Ce qui est sûr, c’est que Cour d’appel a confirmé les poursuites à votre encontre il y a quelques semaines et que, si demain vous rentrez à Niamey, vous risquez en effet, d’être mis en prison…

La Cour d’appel a infirmé la décision du premier juge, mais les avocats ont fait un pourvoi en cassation. En conséquence, la procédure n’est pas à son terme. Mais dans tous les cas, je vais rentrer.

Il y avait du monde à votre congrès ce dimanche à Zinder. Cette démonstration de force, est-elle une façon de préparer votre retour ?

C’est la démonstration que, malgré mon absence, le parti se porte très bien et que le parti est déterminé, quelles que soient les méthodes de persécution et les mesures vexatoires prises à son encontre, et qu’il se battra pour que l’alternance ait lieu.

Vous craignez moins pour votre sécurité qu’il y a un an ?

Je crains toujours pour ma sécurité, mais si les adhérents du parti se sont mobilisés en force pour faire appel à moi pour représenter le parti aux élections, il est de mon devoir de répondre à leur appel et d’être présent sur le terrain.

Et ce retour, c’est pour quand ?

Très bientôt.

Avant la fin du mois ?

J’ai dit : très bientôt.

Selon le protocole additionnel de Communauté économique des Etats de l’Afrique de l’Ouest (Cédéao) de 1993, les candidats à une présidentielle ne peuvent être inquiétés pour des raisons extrapolitiques dans les six mois qui précèdent un scrutin. Votre candidature est-elle une manière de vous mettre sous la protection de la Cédéao ?

Si le traité le prévoit, je suis donc sous la protection de la Cédéao désormais. Donc, j’espère bien que le gouvernement nigérien respectera ce traité international qu’il a fait ratifier par l’Assemblée nationale. Je serai par conséquent au Niger pour participer aux élections. Que ce soit en prison ou hors de prison, parce que la preuve a été donnée que mon parti est déterminé à se battre. Si je suis en prison, c’est un stimulant supplémentaire pour eux, pour se battre pour que je gagne et que je sorte de prison.

Tout cela veut dire que, finalement, vous êtes prêt à participer à un scrutin dont vous estimez peut-être que les conditions vont être transparentes…
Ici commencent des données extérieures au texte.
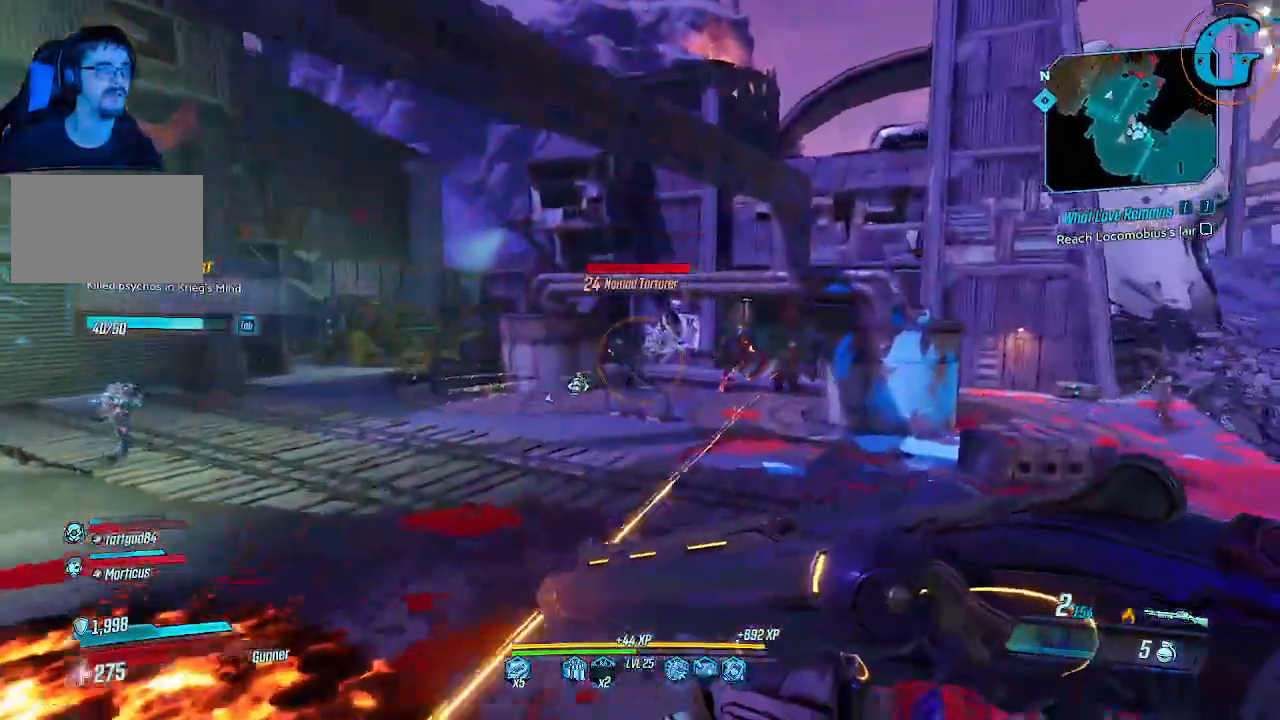
{"keys": ["shift", "w"], "mouse": [], "events": []}
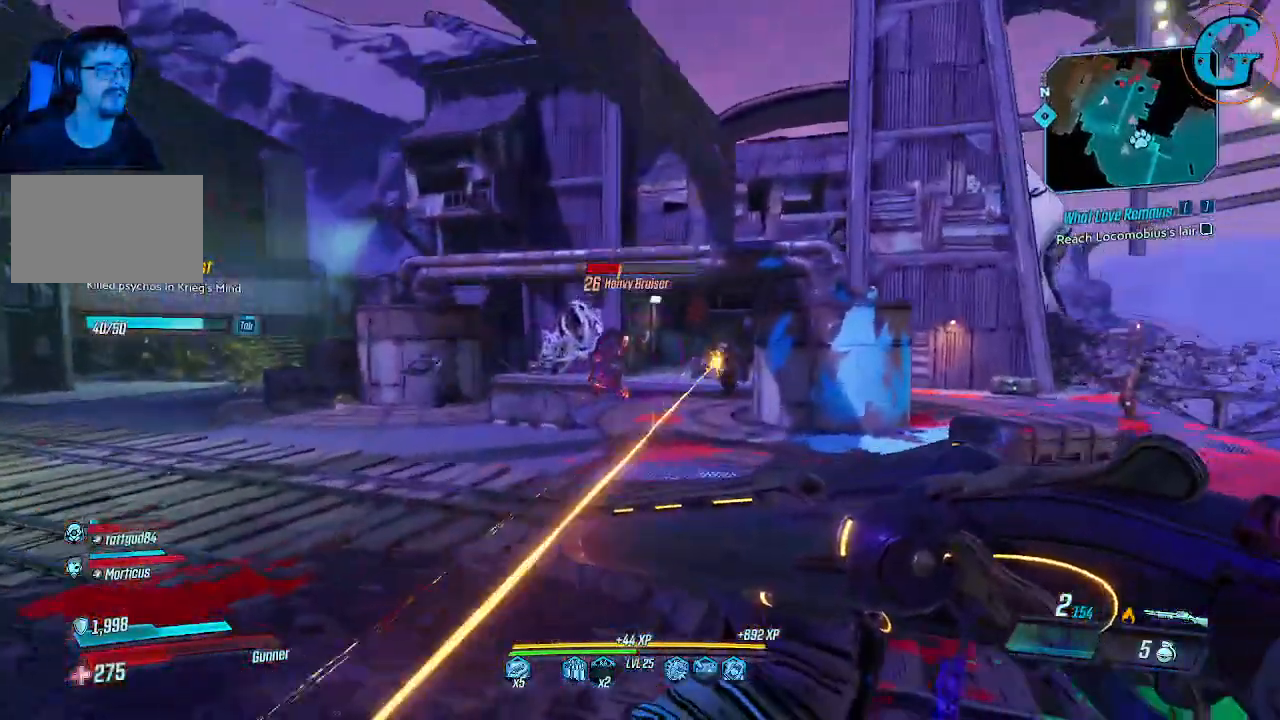
{"keys": ["a", "shift", "w"], "mouse": [], "events": [[233, "a", "down"]]}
Je pense que les conditions ne seront pas transparentes, mais mon parti, comme tous les partis de l’opposition, est déterminé à se battre pour que la transparence s’impose à Mahamadou Issoufou. Et cette vérité, c’est qu’il sera battu.

Donc, vous ne boycotterez pas, le Moden ne boycottera pas le scrutin ?

Aucun parti de l’opposition, aucun leader de l’opposition ne boycottera les élections.

Le ministre de l’Intérieur, Hassoumi Massaoudou, affirme que vous n’avez pas de projet démocratique, que vous êtes dans une logique insurrectionnelle et que vous préparez le putsch…

Hassoumi Massaoudou dit n’importe quoi. Chacun le sait au Niger. Et comme lui-même est putschiste et que son parti a toujours été putschiste, ils considèrent que tout le monde est comme eux. Mais je suis désolé. Les faits plaident en notre faveur. Les longues années où nous avons géré le pouvoir, pendant qu’ils étaient dans l’opposition, ont parfaitement démontré aux Nigériens que nous sommes démocrates et que eux, ce sont des agents de la déstabilisation permanente du Niger.

Ce dimanche, le congrès de votre parti, le Moden, a fait l’objet d’un reportage sur la télévision nationale du Niger. N’est-ce pas la preuve que vos adversaires sont démocratiques ?

Après cinq ans, c’est bien une première. Et c’est avec un grand étonnement, que quelques images de notre congrès sont passées sur Télé Sahel. A quelles fins ? Peut-être parce qu’ils veulent coûte que coûte donner une idée de décrispation. Mais je n’y crois pas. Personne d’ailleurs ne croit à ce qu’ils font. Quand on me dit qu’ils sont démocrates, ça m’étonne et j’en ris.